* _What you should do_:
Every entry below should be copied exactly, minus the pictures.

[Dataset entries]
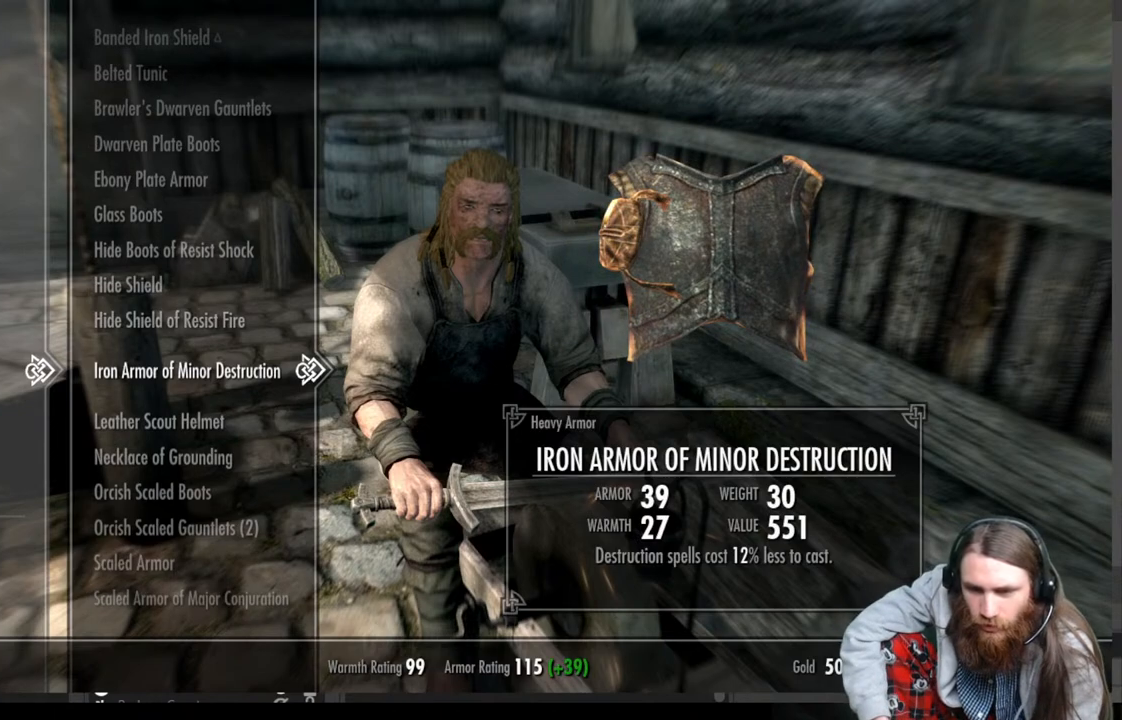
{"buttons": [], "left_stick": "center", "right_stick": "center", "events": []}
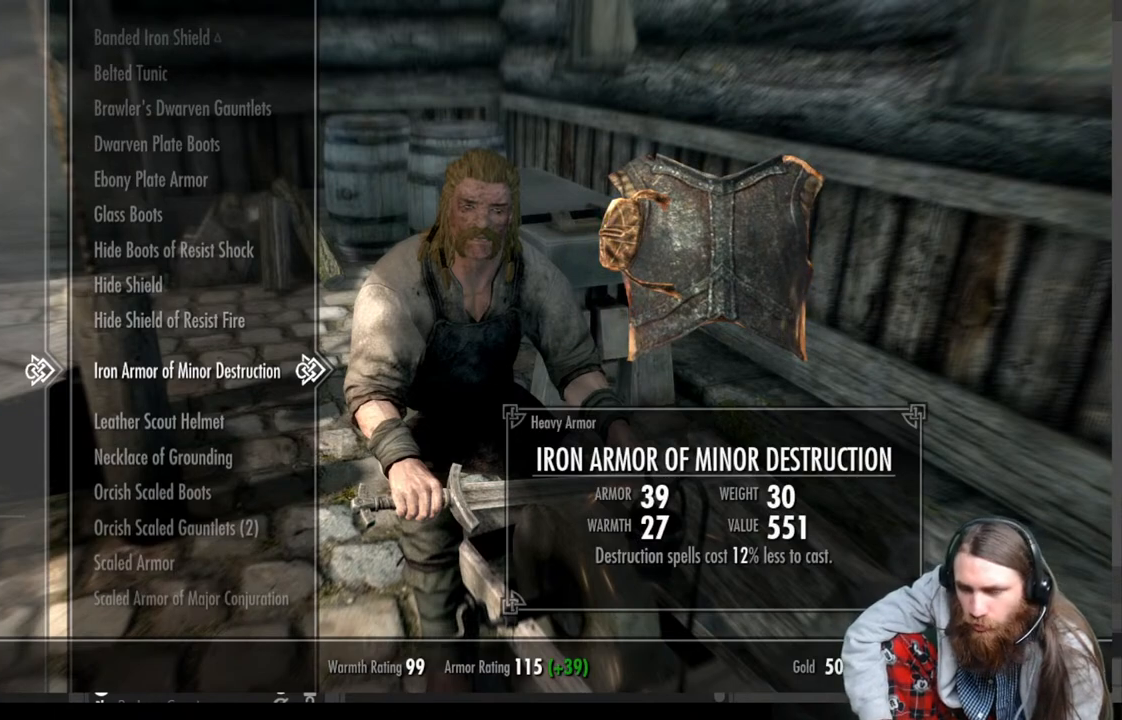
{"buttons": [], "left_stick": "center", "right_stick": "center", "events": []}
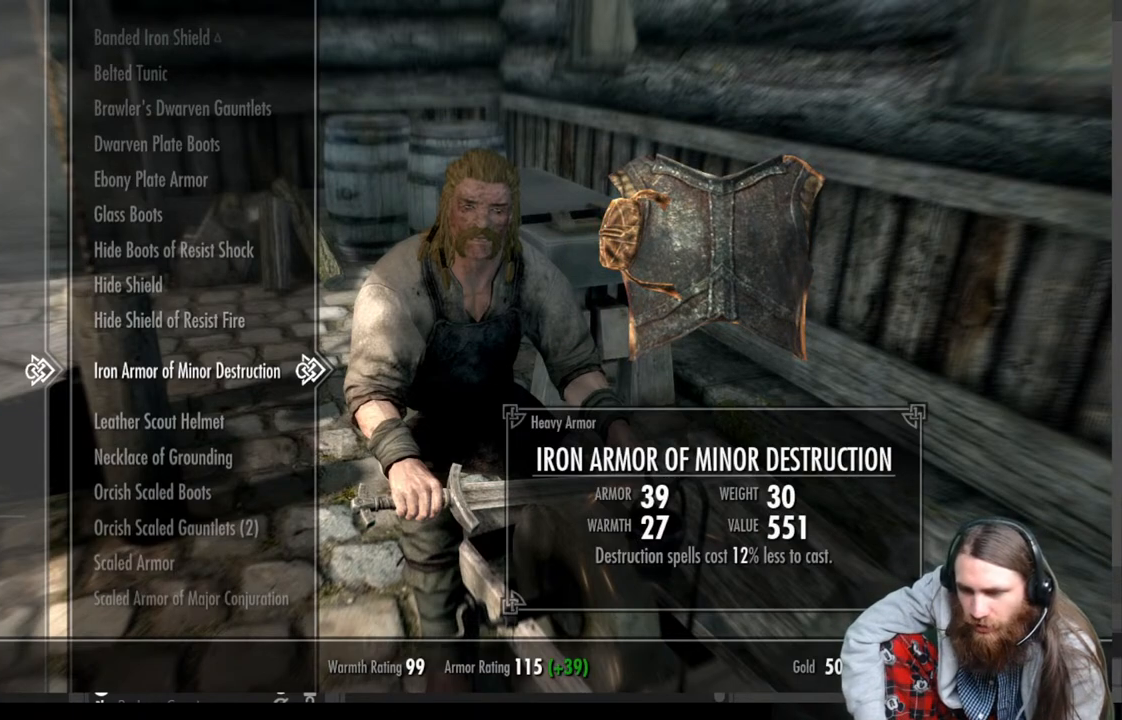
{"buttons": [], "left_stick": "center", "right_stick": "center", "events": []}
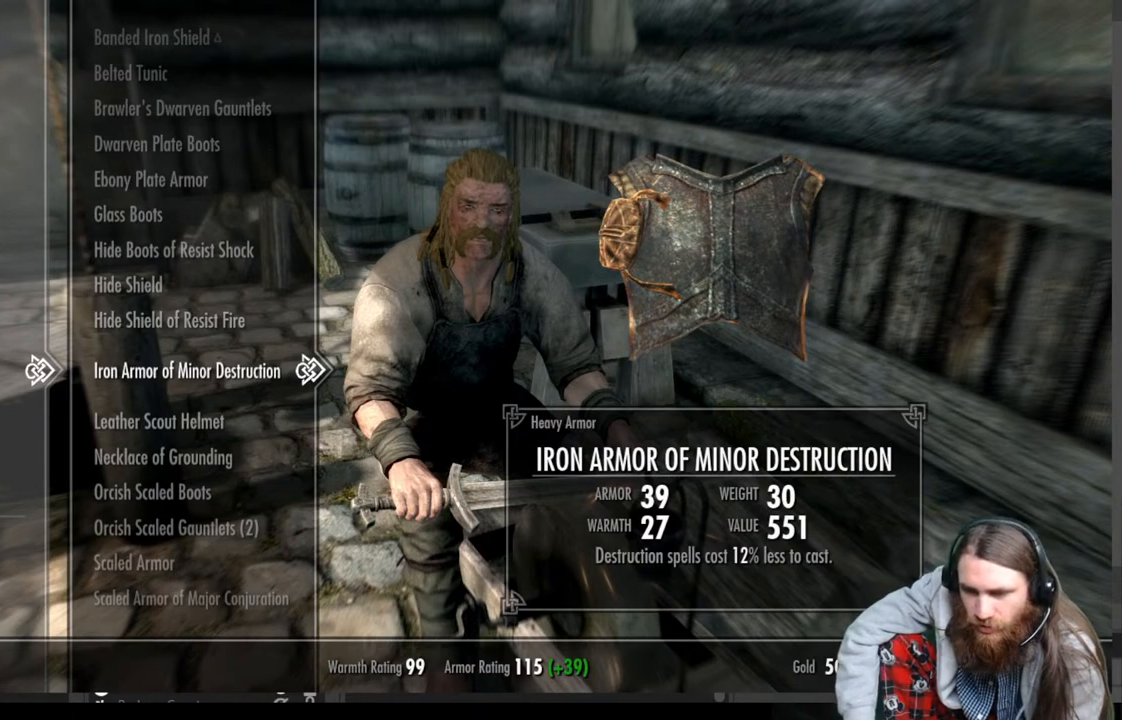
{"buttons": [], "left_stick": "center", "right_stick": "center", "events": []}
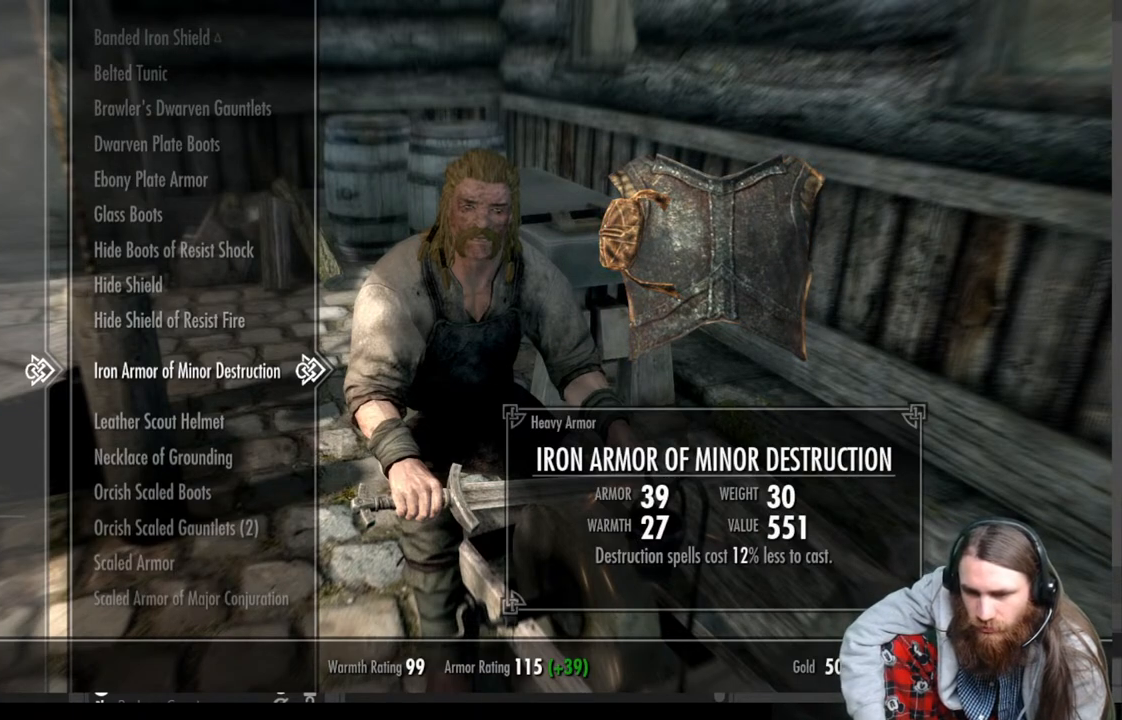
{"buttons": [], "left_stick": "center", "right_stick": "center", "events": []}
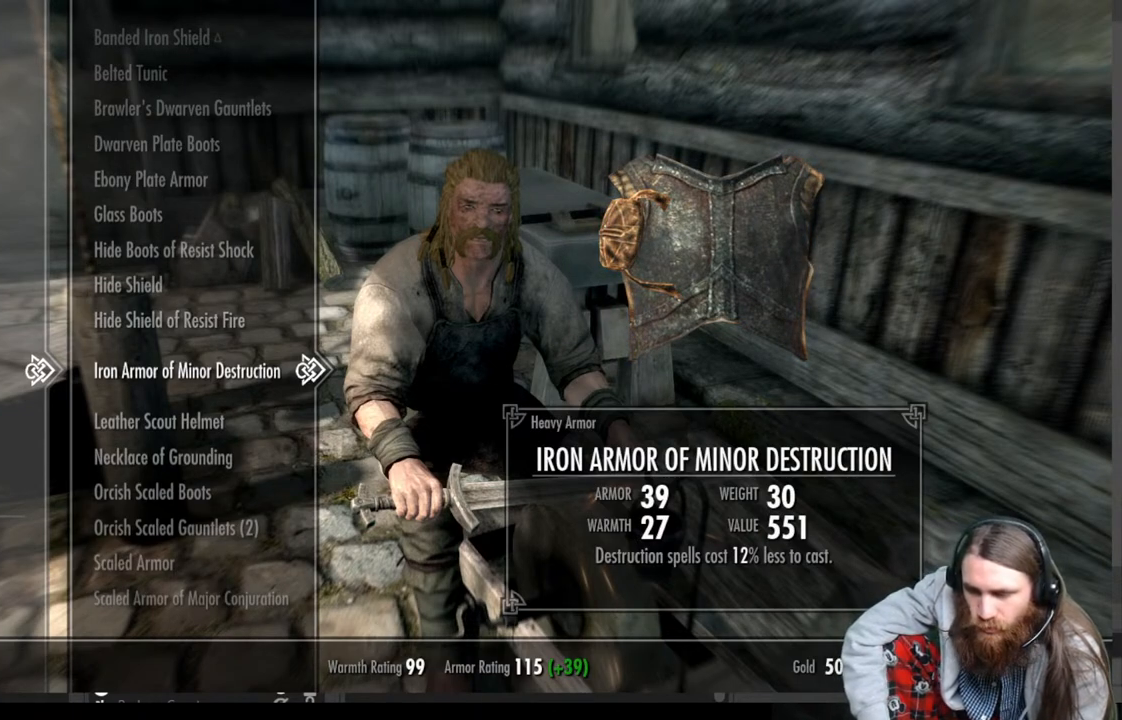
{"buttons": [], "left_stick": "center", "right_stick": "center", "events": []}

* _The answer_:
{"buttons": [], "left_stick": "center", "right_stick": "center", "events": []}
{"buttons": [], "left_stick": "center", "right_stick": "center", "events": []}
{"buttons": [], "left_stick": "center", "right_stick": "center", "events": []}
{"buttons": [], "left_stick": "center", "right_stick": "center", "events": []}
{"buttons": [], "left_stick": "center", "right_stick": "center", "events": []}
{"buttons": [], "left_stick": "center", "right_stick": "center", "events": []}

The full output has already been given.